Migrants from EU member states—now being referred to as “mobile Union citizens”—are to be encouraged to vote in their countries of arrival, according to motions passed last week by the European Parliament. While some warn that the scheme’s logistics are unfeasible, others say the whole move undermines national sovereignty, by further promoting the idea of ‘EU Citizenship’.
The two parliamentary reports in question deal with the rights of the “mobile Union citizens”—i.e. citizens of EU member states who have migrated to other EU countries—to vote in local and EU elections in countries where although they are not nationals, they maintain residency.
Since the concept of EU citizens and their right to stand and vote in the municipal and European elections of their resident country is already enshrined in the EU treaties, those who oppose this move face an uphill battle. However, the moral and intellectual case against the parliamentary motion is strong.
Speaking to The European Conservative, Nicolas Bay, MEP for the Reconquête party, said that citizenship cannot be divorced from the nation state:
In trying to create a ‘European’ citizenship from scratch, Brussels forgets that citizenship is necessarily that of a state, of a nation, it is necessarily rooted. It is because one belongs to the national community that one is entitled to influence its destiny via the democratic process: deimos et kratos, the power of the people, of a specific, particular people. Even the European Parliament members are not elected to be representative of the EU, they are of their nations and people. It’s a series of national elections.
To allow Europeans to vote in the local and national elections of a country, interfering with institutional balances that are not their own―for example, voting in the municipal election in France has an indirect consequence on the representation in the Senate―is to damage and devalue the common good of that country. It makes that common good available to people who are only passing through and are not heirs to it. In fact, it is a consumerist approach: democracy and the nation are thought of as consumer goods that should be accessible. What is the next logical step? To make them accessible even to non-Europeans. It’s nonsense.
However, during Monday 13th’s pre-vote debate, both reports received near-unanimous praise from over 20 speakers for over 40 minutes. One of the rapporteurs—the MEP tasked with handling the report—was a German member of the Greens, who spoke of how the EU “can be a real transnational pan-european democracy.”

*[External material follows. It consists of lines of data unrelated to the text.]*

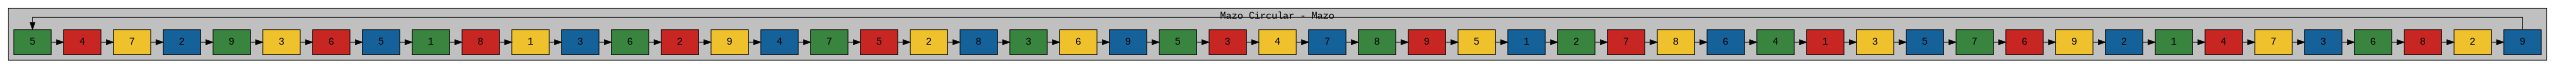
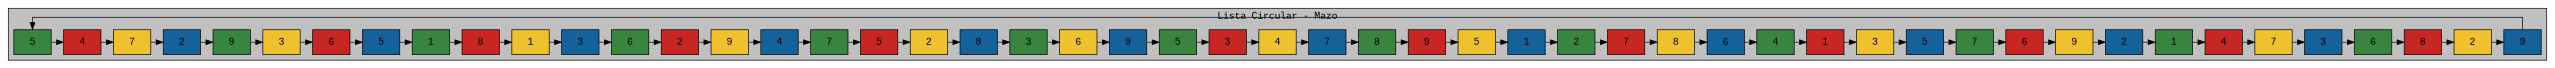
  digraph {
    splines=ortho
    fontname="Liberation Mono"
    node [fillcolor="#eFC12C" shape=box style=filled fontname="Liberation Mono"]
    edge [color=black fontname="Liberation Mono"]
    n1 [fillcolor="#c72623" label=4]
    n2 [label=7]
    n3 [fillcolor="#15629b" label=2]
    n4 [fillcolor="#39843e" label=9]
    n5 [label=3]
    n6 [fillcolor="#c72623" label=6]
    n7 [fillcolor="#15629b" label=5]
    n8 [fillcolor="#39843e" label=1]
    n9 [fillcolor="#c72623" label=8]
    n10 [label=1]
    n11 [fillcolor="#15629b" label=3]
    n12 [fillcolor="#39843e" label=6]
    n13 [fillcolor="#c72623" label=2]
    n14 [label=9]
    n15 [fillcolor="#15629b" label=4]
    n16 [fillcolor="#39843e" label=7]
    n17 [fillcolor="#c72623" label=5]
    n18 [label=2]
    n19 [fillcolor="#15629b" label=8]
    n20 [fillcolor="#39843e" label=3]
    n21 [label=6]
    n22 [fillcolor="#15629b" label=9]
    n23 [fillcolor="#39843e" label=5]
    n24 [fillcolor="#c72623" label=3]
    n25 [label=4]
    n26 [fillcolor="#15629b" label=7]
    n27 [fillcolor="#39843e" label=8]
    n28 [fillcolor="#c72623" label=9]
    n29 [label=5]
    n30 [fillcolor="#15629b" label=1]
    n31 [fillcolor="#39843e" label=2]
    n32 [fillcolor="#c72623" label=7]
    n33 [label=8]
    n34 [fillcolor="#15629b" label=6]
    n35 [fillcolor="#39843e" label=4]
    n36 [fillcolor="#c72623" label=1]
    n37 [label=3]
    n38 [fillcolor="#15629b" label=5]
    n39 [fillcolor="#39843e" label=7]
    n40 [fillcolor="#c72623" label=6]
    n41 [label=9]
    n42 [fillcolor="#15629b" label=2]
    n43 [fillcolor="#39843e" label=1]
    n44 [fillcolor="#c72623" label=4]
    n45 [label=7]
    n46 [fillcolor="#15629b" label=3]
    n47 [fillcolor="#39843e" label=6]
    n48 [fillcolor="#c72623" label=8]
    n49 [label=2]
    n50 [fillcolor="#15629b" label=9]
    n51 [fillcolor="#39843e" label=5]
    subgraph cluster_1 {
      bgcolor=gray
-     label="Mazo Circular - Mazo"
+     label="Lista Circular - Mazo"
      subgraph sub_2 {
        bgcolor=gray
        label="Lista Circular - Mazo"
        rank=same
        n1
        n2
        n3
        n4
        n5
        n6
        n7
        n8
        n9
        n10
        n11
        n12
        n13
        n14
        n15
        n16
        n17
        n18
        n19
        n20
        n21
        n22
        n23
        n24
        n25
        n26
        n27
        n28
        n29
        n30
        n31
        n32
        n33
        n34
        n35
        n36
        n37
        n38
        n39
        n40
        n41
        n42
        n43
        n44
        n45
        n46
        n47
        n48
        n49
        n50
        n51
      }
    }
    n1 -> n2
    n2 -> n3
    n3 -> n4
    n4 -> n5
    n5 -> n6
    n6 -> n7
    n7 -> n8
    n8 -> n9
    n9 -> n10
    n10 -> n11
    n11 -> n12
    n12 -> n13
    n13 -> n14
    n14 -> n15
    n15 -> n16
    n16 -> n17
    n17 -> n18
    n18 -> n19
    n19 -> n20
    n20 -> n21
    n21 -> n22
    n22 -> n23
    n23 -> n24
    n24 -> n25
    n25 -> n26
    n26 -> n27
    n27 -> n28
    n28 -> n29
    n29 -> n30
    n30 -> n31
    n31 -> n32
    n32 -> n33
    n33 -> n34
    n34 -> n35
    n35 -> n36
    n36 -> n37
    n37 -> n38
    n38 -> n39
    n39 -> n40
    n40 -> n41
    n41 -> n42
    n42 -> n43
    n43 -> n44
    n44 -> n45
    n45 -> n46
    n46 -> n47
    n47 -> n48
    n48 -> n49
    n49 -> n50
    n50 -> n51
    n51 -> n1 [color=""]
  }
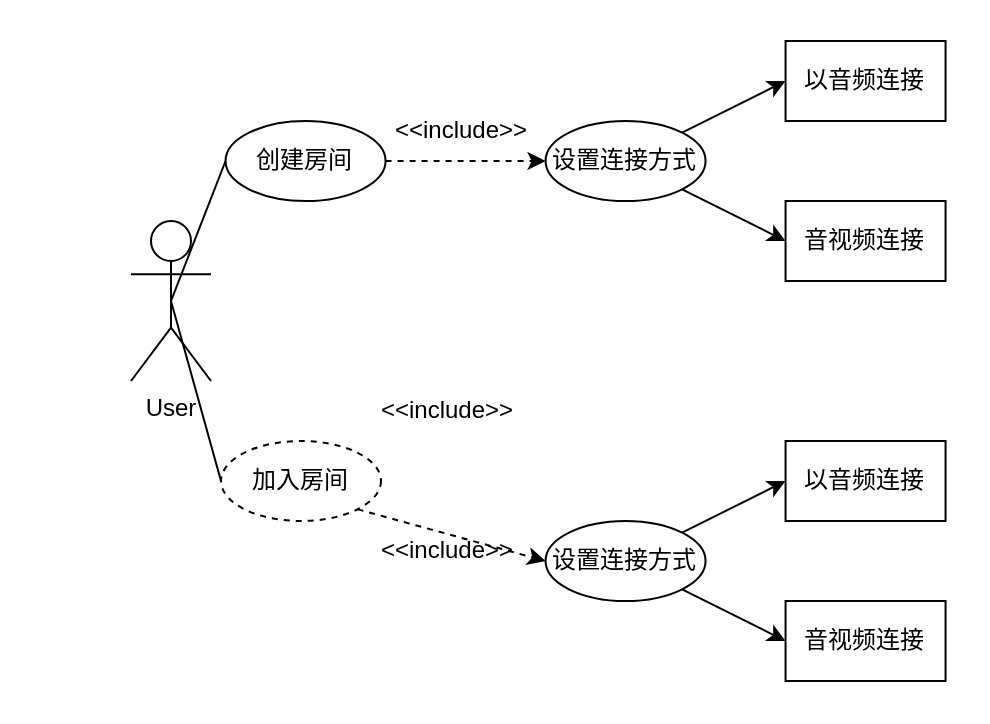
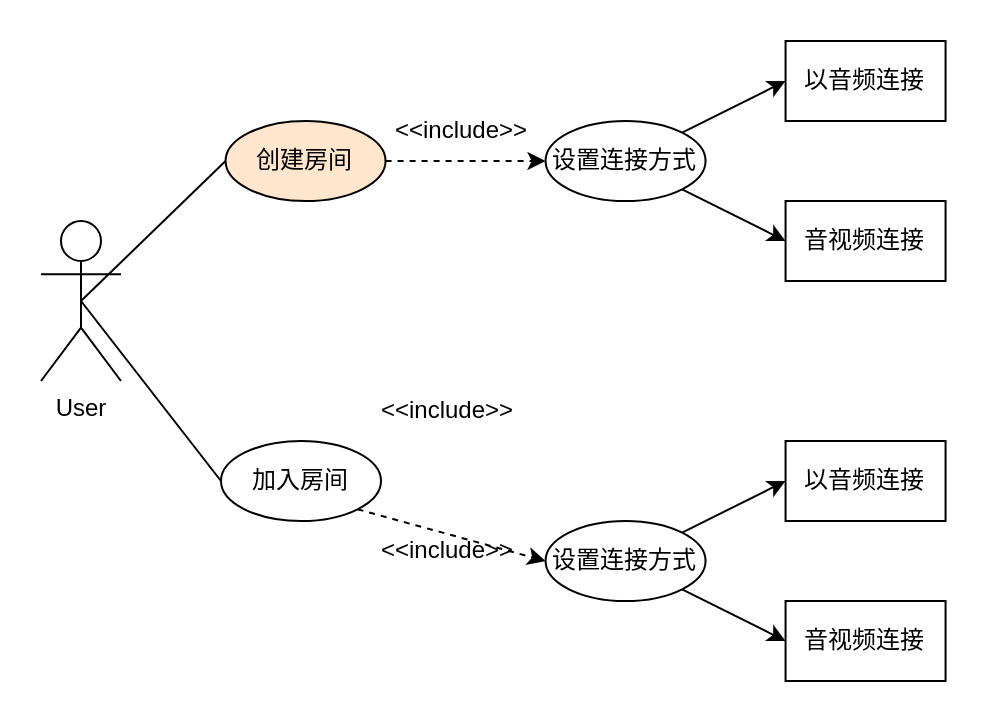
  <mxCell id="0" />
  <mxCell id="1" parent="0" />
- <mxCell id="2" value="User" style="shape=umlActor;verticalLabelPosition=bottom;verticalAlign=top;html=1;outlineConnect=0;rounded=1;" vertex="1" parent="1"><mxGeometry x="65" y="110" width="40" height="80" as="geometry" /></mxCell>
+ <mxCell id="2" value="User" style="shape=umlActor;verticalLabelPosition=bottom;verticalAlign=top;html=1;outlineConnect=0;rounded=1;" vertex="1" parent="1"><mxGeometry x="20" y="110" width="40" height="80" as="geometry" /></mxCell>
  <mxCell id="3" value="" style="endArrow=classic;dashed=1;html=1;exitX=1;exitY=0.5;exitDx=0;exitDy=0;" edge="1" parent="1" source="4"><mxGeometry width="50" height="50" relative="1" as="geometry"><mxPoint x="52.28" y="120" as="sourcePoint" /><mxPoint x="272.28" y="80" as="targetPoint" /><Array as="points" /></mxGeometry></mxCell>
- <mxCell id="4" value="创建房间" style="ellipse;whiteSpace=wrap;html=1;rounded=1;" vertex="1" parent="1"><mxGeometry x="112.28" y="60" width="80" height="40" as="geometry" /></mxCell>
+ <mxCell id="4" value="创建房间" style="ellipse;whiteSpace=wrap;html=1;rounded=1;fillColor=#ffe6cc;" vertex="1" parent="1"><mxGeometry x="112.28" y="60" width="80" height="40" as="geometry" /></mxCell>
  <mxCell id="5" value="" style="endArrow=none;html=1;rounded=1;entryX=0;entryY=0.5;entryDx=0;entryDy=0;exitX=0.5;exitY=0.5;exitDx=0;exitDy=0;exitPerimeter=0;" edge="1" parent="1" source="2" target="4"><mxGeometry width="50" height="50" relative="1" as="geometry"><mxPoint x="300" y="100" as="sourcePoint" /><mxPoint x="350" y="50" as="targetPoint" /></mxGeometry></mxCell>
  <mxCell id="6" value="" style="endArrow=none;html=1;rounded=1;exitX=0.5;exitY=0.5;exitDx=0;exitDy=0;exitPerimeter=0;entryX=0;entryY=0.5;entryDx=0;entryDy=0;" edge="1" parent="1" source="2" target="12"><mxGeometry width="50" height="50" relative="1" as="geometry"><mxPoint x="300" y="100" as="sourcePoint" /><mxPoint x="350" y="50" as="targetPoint" /></mxGeometry></mxCell>
  <mxCell id="7" style="edgeStyle=none;html=1;exitX=1;exitY=0;exitDx=0;exitDy=0;entryX=0;entryY=0.5;entryDx=0;entryDy=0;" edge="1" parent="1" source="9" target="15"><mxGeometry relative="1" as="geometry" /></mxCell>
  <mxCell id="8" style="edgeStyle=none;html=1;exitX=1;exitY=1;exitDx=0;exitDy=0;entryX=0;entryY=0.5;entryDx=0;entryDy=0;" edge="1" parent="1" source="9" target="16"><mxGeometry relative="1" as="geometry" /></mxCell>
  <mxCell id="9" value="设置连接方式" style="ellipse;whiteSpace=wrap;html=1;rounded=1;" vertex="1" parent="1"><mxGeometry x="272.28" y="60" width="80" height="40" as="geometry" /></mxCell>
  <mxCell id="10" value="&amp;lt;&amp;lt;include&amp;gt;&amp;gt;" style="text;html=1;align=center;verticalAlign=middle;resizable=0;points=[];autosize=1;strokeColor=none;fillColor=none;" vertex="1" parent="1"><mxGeometry x="184.56" y="50" width="90" height="30" as="geometry" /></mxCell>
  <mxCell id="11" value="" style="endArrow=classic;dashed=1;html=1;exitX=1;exitY=1;exitDx=0;exitDy=0;entryX=0;entryY=0.5;entryDx=0;entryDy=0;" edge="1" parent="1" source="12" target="19"><mxGeometry width="50" height="50" relative="1" as="geometry"><mxPoint x="48.28" y="310" as="sourcePoint" /><mxPoint x="272.28" y="280" as="targetPoint" /><Array as="points" /></mxGeometry></mxCell>
- <mxCell id="12" value="加入房间" style="ellipse;whiteSpace=wrap;html=1;rounded=1;dashed=1;" vertex="1" parent="1"><mxGeometry x="110" y="220" width="80" height="40" as="geometry" /></mxCell>
+ <mxCell id="12" value="加入房间" style="ellipse;whiteSpace=wrap;html=1;rounded=1;" vertex="1" parent="1"><mxGeometry x="110" y="220" width="80" height="40" as="geometry" /></mxCell>
  <mxCell id="13" value="&amp;lt;&amp;lt;include&amp;gt;&amp;gt;" style="text;html=1;align=center;verticalAlign=middle;resizable=0;points=[];autosize=1;strokeColor=none;fillColor=none;" vertex="1" parent="1"><mxGeometry x="178.28" y="260" width="90" height="30" as="geometry" /></mxCell>
  <mxCell id="14" value="&amp;lt;&amp;lt;include&amp;gt;&amp;gt;" style="text;html=1;align=center;verticalAlign=middle;resizable=0;points=[];autosize=1;strokeColor=none;fillColor=none;" vertex="1" parent="1"><mxGeometry x="178.28" y="190" width="90" height="30" as="geometry" /></mxCell>
  <mxCell id="15" value="以音频连接" style="whiteSpace=wrap;html=1;" vertex="1" parent="1"><mxGeometry x="392.28" y="20" width="80" height="40" as="geometry" /></mxCell>
  <mxCell id="16" value="音视频连接" style="whiteSpace=wrap;html=1;" vertex="1" parent="1"><mxGeometry x="392.28" y="100" width="80" height="40" as="geometry" /></mxCell>
  <mxCell id="17" style="edgeStyle=none;html=1;exitX=1;exitY=0;exitDx=0;exitDy=0;entryX=0;entryY=0.5;entryDx=0;entryDy=0;" edge="1" parent="1" source="19" target="20"><mxGeometry relative="1" as="geometry" /></mxCell>
  <mxCell id="18" style="edgeStyle=none;html=1;exitX=1;exitY=1;exitDx=0;exitDy=0;entryX=0;entryY=0.5;entryDx=0;entryDy=0;" edge="1" parent="1" source="19" target="21"><mxGeometry relative="1" as="geometry" /></mxCell>
  <mxCell id="19" value="设置连接方式" style="ellipse;whiteSpace=wrap;html=1;rounded=1;" vertex="1" parent="1"><mxGeometry x="272.28" y="260" width="80" height="40" as="geometry" /></mxCell>
  <mxCell id="20" value="以音频连接" style="whiteSpace=wrap;html=1;" vertex="1" parent="1"><mxGeometry x="392.28" y="220" width="80" height="40" as="geometry" /></mxCell>
  <mxCell id="21" value="音视频连接" style="whiteSpace=wrap;html=1;" vertex="1" parent="1"><mxGeometry x="392.28" y="300" width="80" height="40" as="geometry" /></mxCell>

Among some of the amendments were diktats that “national political parties should be encouraged not to make membership conditional on having the nationality of that Member State” and that information for local elections “be made available in all official [European] Union languages.”
Nevertheless, the proposals met with some objections. At the start of Monday’s debate, Joachim Brudzinski from the ECR Group, a Polish MEP responsible for one of the reports, said that he could not support his own document. The mandate for local elections to have all the necessary information available in all the official EU languages would prove to be an unfeasible burden for small municipalities.
But more serious concerns emerged from both the Left and the Right.
Clare Daly, a left-wing MEP from Ireland, who has lately been widely criticised for her anti-NATO votes in the European Parliament, said that low voter turnout among “mobile EU citizens” is hardly the “biggest problem with European Democracy.” She continued, saying,
In fact it’s a technical fix for what are the deep seated problems of a disconnect between the citizens and the institutions. Where in seven member states less than 30% of people bothered to vote in the last European elections. And the reason for that wasn’t because they were mobile, it’s … because they felt that the European parliament and the EU didn’t represent them … [it’s] the neoliberalism which is enshrined in the policies and the treaties of the EU.
Patricia Chagnon, of the right-wing French Rassemblement National party, criticised the entire process and the idea behind it, for not “learning from the objections of the people who are against this empire you’re building.” She declared that the “arrogant and contemptuous continuation of this project …will fail” because “people aren’t interchangeable, and you can’t build them into your empire with your phoney European citizenship.”